Start of Block
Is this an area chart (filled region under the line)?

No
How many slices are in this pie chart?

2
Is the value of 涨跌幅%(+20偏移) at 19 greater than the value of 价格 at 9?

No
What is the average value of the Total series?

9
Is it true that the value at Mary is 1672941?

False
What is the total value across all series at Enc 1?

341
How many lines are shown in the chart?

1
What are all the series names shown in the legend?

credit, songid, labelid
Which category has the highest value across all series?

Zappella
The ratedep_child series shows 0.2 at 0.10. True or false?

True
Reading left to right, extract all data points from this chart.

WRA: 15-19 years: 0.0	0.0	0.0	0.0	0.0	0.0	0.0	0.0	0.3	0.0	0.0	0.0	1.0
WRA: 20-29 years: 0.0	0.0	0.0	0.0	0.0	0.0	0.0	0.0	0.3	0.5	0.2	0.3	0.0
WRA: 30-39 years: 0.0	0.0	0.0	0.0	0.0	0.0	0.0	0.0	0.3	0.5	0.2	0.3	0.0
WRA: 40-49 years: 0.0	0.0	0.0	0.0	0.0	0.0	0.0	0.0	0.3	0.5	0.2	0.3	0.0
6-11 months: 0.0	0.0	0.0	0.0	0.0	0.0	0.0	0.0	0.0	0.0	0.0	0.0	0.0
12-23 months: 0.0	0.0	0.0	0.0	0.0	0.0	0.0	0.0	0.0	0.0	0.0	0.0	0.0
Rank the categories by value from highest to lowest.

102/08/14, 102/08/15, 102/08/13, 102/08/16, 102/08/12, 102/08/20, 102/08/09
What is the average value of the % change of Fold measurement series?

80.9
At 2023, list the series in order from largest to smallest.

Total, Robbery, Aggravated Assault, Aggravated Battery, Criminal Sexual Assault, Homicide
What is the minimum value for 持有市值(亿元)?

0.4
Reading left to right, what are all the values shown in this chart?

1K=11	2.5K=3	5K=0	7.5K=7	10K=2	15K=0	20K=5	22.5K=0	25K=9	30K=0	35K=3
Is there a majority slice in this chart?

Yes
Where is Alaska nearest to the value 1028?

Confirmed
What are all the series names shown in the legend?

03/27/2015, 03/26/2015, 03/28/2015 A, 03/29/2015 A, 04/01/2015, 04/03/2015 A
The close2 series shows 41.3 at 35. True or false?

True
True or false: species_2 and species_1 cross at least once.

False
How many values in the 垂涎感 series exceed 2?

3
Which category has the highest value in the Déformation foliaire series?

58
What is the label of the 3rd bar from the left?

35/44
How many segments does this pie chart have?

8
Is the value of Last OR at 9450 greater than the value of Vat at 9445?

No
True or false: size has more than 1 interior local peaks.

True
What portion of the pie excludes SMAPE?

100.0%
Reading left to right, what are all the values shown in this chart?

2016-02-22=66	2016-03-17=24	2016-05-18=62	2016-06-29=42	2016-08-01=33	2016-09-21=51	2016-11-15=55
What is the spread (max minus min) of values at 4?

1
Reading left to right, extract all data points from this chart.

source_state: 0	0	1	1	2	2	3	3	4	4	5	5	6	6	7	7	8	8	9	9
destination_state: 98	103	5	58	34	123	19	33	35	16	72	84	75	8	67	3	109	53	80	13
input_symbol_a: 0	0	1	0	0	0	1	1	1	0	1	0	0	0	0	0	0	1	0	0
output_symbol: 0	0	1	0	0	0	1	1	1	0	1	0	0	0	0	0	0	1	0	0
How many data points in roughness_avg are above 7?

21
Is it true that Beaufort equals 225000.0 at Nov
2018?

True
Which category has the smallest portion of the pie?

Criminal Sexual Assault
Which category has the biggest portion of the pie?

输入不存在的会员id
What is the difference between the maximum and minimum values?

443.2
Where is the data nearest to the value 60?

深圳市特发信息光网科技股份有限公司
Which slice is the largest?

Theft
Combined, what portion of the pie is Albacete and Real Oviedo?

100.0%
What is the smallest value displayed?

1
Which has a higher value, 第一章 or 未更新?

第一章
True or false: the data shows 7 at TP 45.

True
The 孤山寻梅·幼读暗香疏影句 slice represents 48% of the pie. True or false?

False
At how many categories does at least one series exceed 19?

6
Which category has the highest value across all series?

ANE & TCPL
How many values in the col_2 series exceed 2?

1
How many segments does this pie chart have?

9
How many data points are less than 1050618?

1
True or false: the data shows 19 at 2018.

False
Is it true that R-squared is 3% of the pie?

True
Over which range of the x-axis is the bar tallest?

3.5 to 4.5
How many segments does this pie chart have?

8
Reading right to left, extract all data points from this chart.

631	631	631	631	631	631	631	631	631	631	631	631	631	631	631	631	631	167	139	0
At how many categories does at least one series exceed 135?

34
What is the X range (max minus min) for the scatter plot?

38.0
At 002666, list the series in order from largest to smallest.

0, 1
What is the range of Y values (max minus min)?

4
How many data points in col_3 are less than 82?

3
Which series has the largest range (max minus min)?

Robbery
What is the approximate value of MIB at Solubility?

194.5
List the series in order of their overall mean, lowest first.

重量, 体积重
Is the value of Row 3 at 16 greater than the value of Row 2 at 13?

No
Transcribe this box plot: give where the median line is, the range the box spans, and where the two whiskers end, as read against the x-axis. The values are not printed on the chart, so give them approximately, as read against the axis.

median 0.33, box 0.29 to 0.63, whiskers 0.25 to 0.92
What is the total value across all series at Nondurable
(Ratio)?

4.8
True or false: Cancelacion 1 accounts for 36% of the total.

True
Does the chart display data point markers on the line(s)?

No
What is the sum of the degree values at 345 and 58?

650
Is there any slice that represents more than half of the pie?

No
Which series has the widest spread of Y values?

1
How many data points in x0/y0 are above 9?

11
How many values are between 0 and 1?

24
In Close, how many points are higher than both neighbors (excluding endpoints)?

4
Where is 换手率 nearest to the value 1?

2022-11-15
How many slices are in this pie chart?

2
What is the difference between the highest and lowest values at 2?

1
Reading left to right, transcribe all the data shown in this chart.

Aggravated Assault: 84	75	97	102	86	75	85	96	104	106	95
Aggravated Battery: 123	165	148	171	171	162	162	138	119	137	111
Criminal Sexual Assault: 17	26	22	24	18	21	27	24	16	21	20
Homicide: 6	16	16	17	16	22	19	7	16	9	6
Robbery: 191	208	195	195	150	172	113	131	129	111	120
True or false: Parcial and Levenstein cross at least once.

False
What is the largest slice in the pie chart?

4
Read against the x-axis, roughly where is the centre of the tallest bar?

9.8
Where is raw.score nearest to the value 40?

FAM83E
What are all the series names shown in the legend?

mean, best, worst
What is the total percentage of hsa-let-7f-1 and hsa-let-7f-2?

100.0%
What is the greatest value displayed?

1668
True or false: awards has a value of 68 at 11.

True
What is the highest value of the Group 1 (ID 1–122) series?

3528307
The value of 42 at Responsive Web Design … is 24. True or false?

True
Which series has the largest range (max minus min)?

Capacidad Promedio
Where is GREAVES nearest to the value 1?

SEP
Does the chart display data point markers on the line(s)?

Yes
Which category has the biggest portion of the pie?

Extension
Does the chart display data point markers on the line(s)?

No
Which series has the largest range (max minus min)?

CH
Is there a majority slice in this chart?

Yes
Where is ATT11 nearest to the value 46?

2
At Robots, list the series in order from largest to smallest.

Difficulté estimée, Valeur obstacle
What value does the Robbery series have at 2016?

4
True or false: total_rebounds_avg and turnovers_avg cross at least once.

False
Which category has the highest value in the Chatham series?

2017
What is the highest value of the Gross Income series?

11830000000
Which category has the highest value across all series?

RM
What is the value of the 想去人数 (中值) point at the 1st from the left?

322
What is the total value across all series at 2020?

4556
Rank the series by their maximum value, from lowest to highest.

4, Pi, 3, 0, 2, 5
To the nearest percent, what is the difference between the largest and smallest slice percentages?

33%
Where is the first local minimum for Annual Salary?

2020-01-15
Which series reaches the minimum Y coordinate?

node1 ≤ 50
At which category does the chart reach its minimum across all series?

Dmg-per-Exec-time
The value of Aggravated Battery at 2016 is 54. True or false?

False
End of Block
Copy the rows above without any changes, starting at the first row and ending with the line containing "What is the average value of the %", including that line.

Is this an area chart (filled region under the line)?

No
How many slices are in this pie chart?

2
Is the value of 涨跌幅%(+20偏移) at 19 greater than the value of 价格 at 9?

No
What is the average value of the Total series?

9
Is it true that the value at Mary is 1672941?

False
What is the total value across all series at Enc 1?

341
How many lines are shown in the chart?

1
What are all the series names shown in the legend?

credit, songid, labelid
Which category has the highest value across all series?

Zappella
The ratedep_child series shows 0.2 at 0.10. True or false?

True
Reading left to right, extract all data points from this chart.

WRA: 15-19 years: 0.0	0.0	0.0	0.0	0.0	0.0	0.0	0.0	0.3	0.0	0.0	0.0	1.0
WRA: 20-29 years: 0.0	0.0	0.0	0.0	0.0	0.0	0.0	0.0	0.3	0.5	0.2	0.3	0.0
WRA: 30-39 years: 0.0	0.0	0.0	0.0	0.0	0.0	0.0	0.0	0.3	0.5	0.2	0.3	0.0
WRA: 40-49 years: 0.0	0.0	0.0	0.0	0.0	0.0	0.0	0.0	0.3	0.5	0.2	0.3	0.0
6-11 months: 0.0	0.0	0.0	0.0	0.0	0.0	0.0	0.0	0.0	0.0	0.0	0.0	0.0
12-23 months: 0.0	0.0	0.0	0.0	0.0	0.0	0.0	0.0	0.0	0.0	0.0	0.0	0.0
Rank the categories by value from highest to lowest.

102/08/14, 102/08/15, 102/08/13, 102/08/16, 102/08/12, 102/08/20, 102/08/09
What is the average value of the % change of Fold measurement series?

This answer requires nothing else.